╭─ THE DATA
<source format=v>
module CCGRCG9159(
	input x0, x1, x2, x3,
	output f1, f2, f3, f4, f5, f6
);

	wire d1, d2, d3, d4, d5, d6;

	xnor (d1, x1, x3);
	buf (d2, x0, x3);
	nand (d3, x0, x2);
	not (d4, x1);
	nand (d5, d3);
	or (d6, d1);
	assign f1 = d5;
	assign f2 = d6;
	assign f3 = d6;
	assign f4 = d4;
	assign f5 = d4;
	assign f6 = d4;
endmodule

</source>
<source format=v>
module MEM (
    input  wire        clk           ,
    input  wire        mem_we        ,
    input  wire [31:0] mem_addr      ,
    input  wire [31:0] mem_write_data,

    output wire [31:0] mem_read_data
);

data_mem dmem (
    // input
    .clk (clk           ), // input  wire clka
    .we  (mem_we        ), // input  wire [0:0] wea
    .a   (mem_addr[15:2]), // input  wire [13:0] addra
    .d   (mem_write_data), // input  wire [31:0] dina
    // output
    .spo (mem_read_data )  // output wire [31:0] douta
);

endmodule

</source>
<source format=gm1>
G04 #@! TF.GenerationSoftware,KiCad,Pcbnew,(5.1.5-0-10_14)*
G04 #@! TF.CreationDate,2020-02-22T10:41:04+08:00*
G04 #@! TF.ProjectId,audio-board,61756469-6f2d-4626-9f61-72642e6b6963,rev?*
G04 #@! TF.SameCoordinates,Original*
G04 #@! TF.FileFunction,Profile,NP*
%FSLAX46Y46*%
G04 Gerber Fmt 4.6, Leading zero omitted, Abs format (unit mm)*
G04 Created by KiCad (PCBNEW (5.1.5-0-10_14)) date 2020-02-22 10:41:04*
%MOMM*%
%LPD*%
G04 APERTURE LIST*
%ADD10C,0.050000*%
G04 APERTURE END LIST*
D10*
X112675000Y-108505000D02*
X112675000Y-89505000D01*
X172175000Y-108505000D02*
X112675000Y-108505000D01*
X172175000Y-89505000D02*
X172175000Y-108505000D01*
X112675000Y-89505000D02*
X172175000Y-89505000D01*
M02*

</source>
╰─
╭─ THE DATA
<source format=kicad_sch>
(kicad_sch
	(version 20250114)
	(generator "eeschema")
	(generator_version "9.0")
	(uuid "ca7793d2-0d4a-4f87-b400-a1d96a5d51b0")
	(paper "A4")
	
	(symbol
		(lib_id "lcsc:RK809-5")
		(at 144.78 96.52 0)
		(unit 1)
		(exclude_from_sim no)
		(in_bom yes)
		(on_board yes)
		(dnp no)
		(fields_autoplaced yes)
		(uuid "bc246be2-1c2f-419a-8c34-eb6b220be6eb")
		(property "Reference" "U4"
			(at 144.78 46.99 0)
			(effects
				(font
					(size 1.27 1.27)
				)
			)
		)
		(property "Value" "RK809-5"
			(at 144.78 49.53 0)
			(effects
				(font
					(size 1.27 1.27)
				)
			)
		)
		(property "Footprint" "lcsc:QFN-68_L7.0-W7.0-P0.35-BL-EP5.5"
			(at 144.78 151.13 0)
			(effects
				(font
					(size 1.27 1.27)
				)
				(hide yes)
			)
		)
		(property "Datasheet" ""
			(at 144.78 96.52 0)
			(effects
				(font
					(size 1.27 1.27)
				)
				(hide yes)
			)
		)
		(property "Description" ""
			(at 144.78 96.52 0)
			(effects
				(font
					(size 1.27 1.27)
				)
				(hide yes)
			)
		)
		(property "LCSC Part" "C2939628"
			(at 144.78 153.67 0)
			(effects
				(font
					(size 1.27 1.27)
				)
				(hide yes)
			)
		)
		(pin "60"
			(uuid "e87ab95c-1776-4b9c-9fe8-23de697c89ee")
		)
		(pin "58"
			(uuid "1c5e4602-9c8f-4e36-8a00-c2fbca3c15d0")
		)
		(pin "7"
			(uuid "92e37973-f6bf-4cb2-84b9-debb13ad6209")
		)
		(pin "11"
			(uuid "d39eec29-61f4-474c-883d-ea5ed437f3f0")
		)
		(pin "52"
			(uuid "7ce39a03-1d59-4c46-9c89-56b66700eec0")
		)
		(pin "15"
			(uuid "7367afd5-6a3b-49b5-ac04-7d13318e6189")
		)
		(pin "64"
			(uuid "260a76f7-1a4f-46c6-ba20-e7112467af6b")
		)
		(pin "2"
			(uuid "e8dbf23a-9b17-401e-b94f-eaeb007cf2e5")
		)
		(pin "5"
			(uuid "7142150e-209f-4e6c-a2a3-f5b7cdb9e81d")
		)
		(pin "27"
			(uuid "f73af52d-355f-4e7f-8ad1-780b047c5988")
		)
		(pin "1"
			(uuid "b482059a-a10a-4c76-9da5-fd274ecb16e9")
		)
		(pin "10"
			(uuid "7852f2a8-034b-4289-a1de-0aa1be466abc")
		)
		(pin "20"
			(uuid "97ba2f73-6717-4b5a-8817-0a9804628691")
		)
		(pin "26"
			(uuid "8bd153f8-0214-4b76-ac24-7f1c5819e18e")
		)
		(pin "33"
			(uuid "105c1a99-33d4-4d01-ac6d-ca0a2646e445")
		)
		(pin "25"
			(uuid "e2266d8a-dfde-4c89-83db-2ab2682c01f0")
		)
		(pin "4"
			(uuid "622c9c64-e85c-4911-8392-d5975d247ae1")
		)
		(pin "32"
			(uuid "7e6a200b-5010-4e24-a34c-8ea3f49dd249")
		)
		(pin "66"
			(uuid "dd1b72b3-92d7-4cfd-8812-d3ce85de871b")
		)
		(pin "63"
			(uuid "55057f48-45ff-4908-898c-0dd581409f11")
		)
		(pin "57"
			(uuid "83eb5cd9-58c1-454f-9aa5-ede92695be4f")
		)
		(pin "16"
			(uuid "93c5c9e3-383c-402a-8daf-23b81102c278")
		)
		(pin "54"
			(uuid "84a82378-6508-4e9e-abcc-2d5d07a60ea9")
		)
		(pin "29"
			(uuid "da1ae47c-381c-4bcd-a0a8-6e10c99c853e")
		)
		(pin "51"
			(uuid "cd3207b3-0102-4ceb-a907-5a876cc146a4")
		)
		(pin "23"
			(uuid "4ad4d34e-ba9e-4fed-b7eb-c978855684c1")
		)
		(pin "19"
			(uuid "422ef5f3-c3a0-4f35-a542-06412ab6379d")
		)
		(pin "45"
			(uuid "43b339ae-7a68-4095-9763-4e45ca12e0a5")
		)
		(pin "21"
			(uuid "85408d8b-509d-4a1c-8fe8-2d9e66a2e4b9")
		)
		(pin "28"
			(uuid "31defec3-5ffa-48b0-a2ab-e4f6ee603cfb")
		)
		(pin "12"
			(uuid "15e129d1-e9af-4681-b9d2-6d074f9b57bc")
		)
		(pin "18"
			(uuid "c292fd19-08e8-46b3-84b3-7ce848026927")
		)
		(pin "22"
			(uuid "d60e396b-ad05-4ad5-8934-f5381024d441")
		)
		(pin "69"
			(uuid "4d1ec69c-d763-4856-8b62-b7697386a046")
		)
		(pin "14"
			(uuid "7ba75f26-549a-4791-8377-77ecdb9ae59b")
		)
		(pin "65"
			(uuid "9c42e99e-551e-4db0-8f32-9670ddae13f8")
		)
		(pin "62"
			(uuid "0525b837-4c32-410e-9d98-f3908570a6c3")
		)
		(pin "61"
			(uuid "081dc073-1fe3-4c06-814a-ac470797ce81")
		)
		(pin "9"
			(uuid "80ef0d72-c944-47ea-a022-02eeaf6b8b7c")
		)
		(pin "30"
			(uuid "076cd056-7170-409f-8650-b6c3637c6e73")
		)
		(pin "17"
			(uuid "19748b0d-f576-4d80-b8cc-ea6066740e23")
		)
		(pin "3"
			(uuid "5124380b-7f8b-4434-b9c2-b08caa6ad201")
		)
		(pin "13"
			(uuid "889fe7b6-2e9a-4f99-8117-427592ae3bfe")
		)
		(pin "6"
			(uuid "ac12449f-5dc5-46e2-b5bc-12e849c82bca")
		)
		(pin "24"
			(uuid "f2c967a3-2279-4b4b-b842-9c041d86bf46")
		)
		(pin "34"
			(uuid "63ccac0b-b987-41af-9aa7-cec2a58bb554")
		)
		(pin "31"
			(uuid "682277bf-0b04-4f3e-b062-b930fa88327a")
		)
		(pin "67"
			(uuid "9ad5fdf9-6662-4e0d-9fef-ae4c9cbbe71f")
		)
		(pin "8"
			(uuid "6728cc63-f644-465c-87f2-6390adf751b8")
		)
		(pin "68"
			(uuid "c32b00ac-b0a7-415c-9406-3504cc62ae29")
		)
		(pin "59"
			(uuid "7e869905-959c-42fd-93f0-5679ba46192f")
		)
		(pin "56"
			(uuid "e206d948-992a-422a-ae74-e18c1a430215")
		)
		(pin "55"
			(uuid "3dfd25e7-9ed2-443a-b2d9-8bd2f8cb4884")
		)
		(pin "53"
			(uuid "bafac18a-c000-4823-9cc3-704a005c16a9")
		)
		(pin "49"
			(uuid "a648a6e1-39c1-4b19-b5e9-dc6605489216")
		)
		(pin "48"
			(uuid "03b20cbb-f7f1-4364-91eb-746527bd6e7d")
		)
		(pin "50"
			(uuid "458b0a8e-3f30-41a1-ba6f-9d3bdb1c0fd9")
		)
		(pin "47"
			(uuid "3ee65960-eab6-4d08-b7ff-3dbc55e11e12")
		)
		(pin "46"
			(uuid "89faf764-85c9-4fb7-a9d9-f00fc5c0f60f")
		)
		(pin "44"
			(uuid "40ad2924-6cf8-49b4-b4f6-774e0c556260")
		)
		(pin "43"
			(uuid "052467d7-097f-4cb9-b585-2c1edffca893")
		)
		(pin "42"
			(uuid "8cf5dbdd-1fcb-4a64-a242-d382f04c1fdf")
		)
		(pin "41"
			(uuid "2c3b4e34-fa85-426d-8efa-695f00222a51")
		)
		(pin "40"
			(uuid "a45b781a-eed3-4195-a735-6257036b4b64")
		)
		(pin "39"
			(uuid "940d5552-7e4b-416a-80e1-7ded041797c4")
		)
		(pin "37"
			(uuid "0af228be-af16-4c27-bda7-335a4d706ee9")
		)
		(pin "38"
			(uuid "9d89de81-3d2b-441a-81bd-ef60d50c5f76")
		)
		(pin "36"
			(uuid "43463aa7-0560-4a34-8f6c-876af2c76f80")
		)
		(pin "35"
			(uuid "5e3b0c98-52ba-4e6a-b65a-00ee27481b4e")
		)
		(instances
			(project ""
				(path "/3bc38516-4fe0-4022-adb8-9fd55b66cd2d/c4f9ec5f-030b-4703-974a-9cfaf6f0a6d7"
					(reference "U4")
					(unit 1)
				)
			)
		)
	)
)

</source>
╰─
▶ _TASK DIRECTIONS_
From the entries, copy every line in which the string "wire" can be found.

▶ _TASK RESPONSE_
	wire d1, d2, d3, d4, d5, d6;
    input  wire        clk           ,
    input  wire        mem_we        ,
    input  wire [31:0] mem_addr      ,
    input  wire [31:0] mem_write_data,
    output wire [31:0] mem_read_data
    .clk (clk           ), // input  wire clka
    .we  (mem_we        ), // input  wire [0:0] wea
    .a   (mem_addr[15:2]), // input  wire [13:0] addra
    .d   (mem_write_data), // input  wire [31:0] dina
    .spo (mem_read_data )  // output wire [31:0] douta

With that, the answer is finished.